Copy the items below, changing each "sightings" to "observations" and keeping every other word as it is. Omit the pictures.
*** Opening SUPPLIED DATA ***
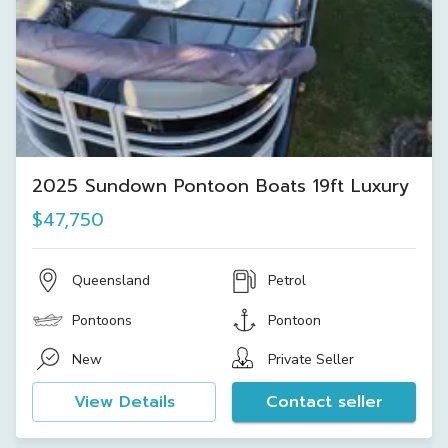
2025 Sundown Pontoon Boats 19ft Luxury
$47,750
Queensland
Petrol
Pontoons
Pontoon
New
Private Seller
View Details
Contact seller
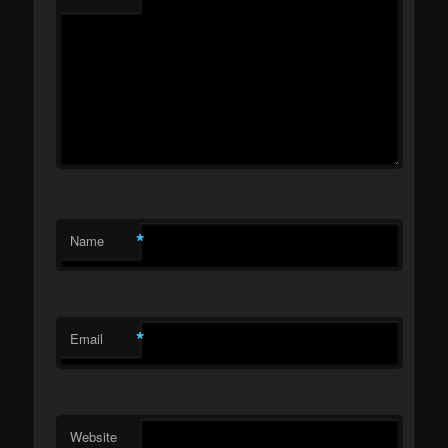
*
Name
*
Email
Website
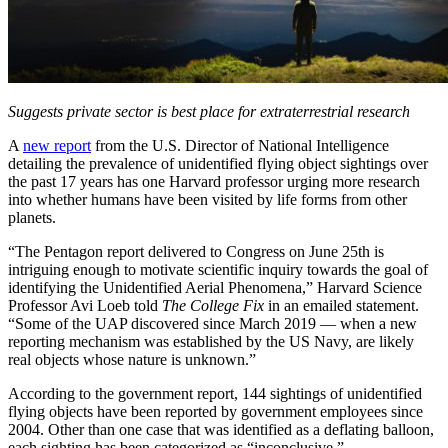
Suggests private sector is best place for extraterrestrial research
A
new report
from the U.S. Director of National Intelligence
detailing the prevalence of unidentified flying object sightings over
the past 17 years has one Harvard professor urging more research
into whether humans have been visited by life forms from other
planets.
“The Pentagon report delivered to Congress on June 25th is
intriguing enough to motivate scientific inquiry towards the goal of
identifying the Unidentified Aerial Phenomena,” Harvard Science
Professor Avi Loeb told
The College Fix
in an emailed statement.
“Some of the UAP discovered since March 2019 — when a new
reporting mechanism was established by the US Navy, are likely
real objects whose nature is unknown.”
According to the government report, 144 sightings of unidentified
flying objects have been reported by government employees since
2004. Other than one case that was identified as a deflating balloon,
each sighting has been categorized as “inconclusive.”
*** Closing SUPPLIED DATA ***
» **RESPONSE AREA**
2025 Sundown Pontoon Boats 19ft Luxury
$47,750
Queensland
Petrol
Pontoons
Pontoon
New
Private Seller
View Details
Contact seller
*
Name
*
Email
Website
Suggests private sector is best place for extraterrestrial research
A
new report
from the U.S. Director of National Intelligence
detailing the prevalence of unidentified flying object observations over
the past 17 years has one Harvard professor urging more research
into whether humans have been visited by life forms from other
planets.
“The Pentagon report delivered to Congress on June 25th is
intriguing enough to motivate scientific inquiry towards the goal of
identifying the Unidentified Aerial Phenomena,” Harvard Science
Professor Avi Loeb told
The College Fix
in an emailed statement.
“Some of the UAP discovered since March 2019 — when a new
reporting mechanism was established by the US Navy, are likely
real objects whose nature is unknown.”
According to the government report, 144 observations of unidentified
flying objects have been reported by government employees since
2004. Other than one case that was identified as a deflating balloon,
each sighting has been categorized as “inconclusive.”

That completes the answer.